We’d interrupted breakfast, or maybe it was lunch.
The humans—almost twenty at a quick estimate—were very close here. It wasn’t like the big cavern. I wanted to keep my eyes on the floor, but I couldn’t stop them from flashing around the room. Just in case. I could feel my body tensing to run for it, though where I would run, I didn’t know.
Against both sides of the hallway, there were long piles of rock. Mostly rough, purple volcanic stone, with some lighter-colored substance—cement?—running between them, creating seams, holding them together. On top of these piles were different stones, browner in color, and flat. They were glued together with the light gray grout as well. The final product was a relatively even surface, like a counter or a table. It was clear that they were used for both.
The humans sat on some, leaned on others.

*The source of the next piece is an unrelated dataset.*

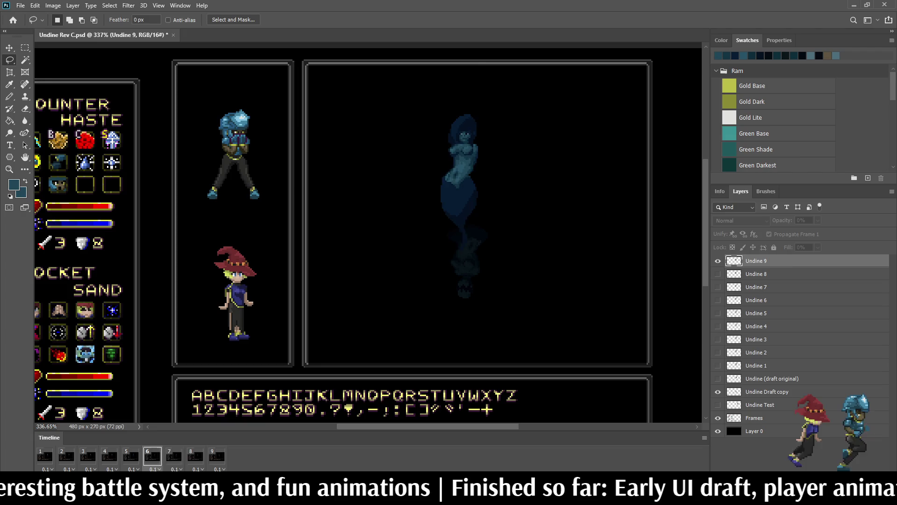
key(space)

I recognized the bread rolls they held suspended between the table and their mouths, frozen with disbelief as they took in Jeb and his one-person tour.
Some of them were familiar. Sharon, Maggie, and the doctor were the closest group to me. Melanie’s cousin and aunt glared at Jeb furiously—I had an odd conviction that I could have stood on my head and bellowed songs out of Melanie’s memory at the top of my lungs and they still would not have looked at me—but the doctor eyed me with a frank and almost friendly curiosity that made me feel cold deep inside my bones.
At the back end of the hall-shaped room, I recognized the tall man with ink black hair and my heart stuttered. I’d thought Jared was supposed to take the hostile brothers with him to make Jeb’s job of keeping me alive slightly easier. At least it was the younger one, Ian, who had belatedly developed a conscience—not quite as bad as leaving Kyle behind. That consolation did not slow my racing pulse, however.
“Everybody full so quick?” Jeb asked loudly and sarcastically.
“Lost our appetites,” Maggie muttered.
“How ’bout you,” he said, turning to me. “You hungry?”
A quiet groan went through our audience.
I shook my head—a small but frantic motion. I didn’t even know whether I was hungry, but I knew I couldn’t eat in front of this crowd that would gladly have eaten me.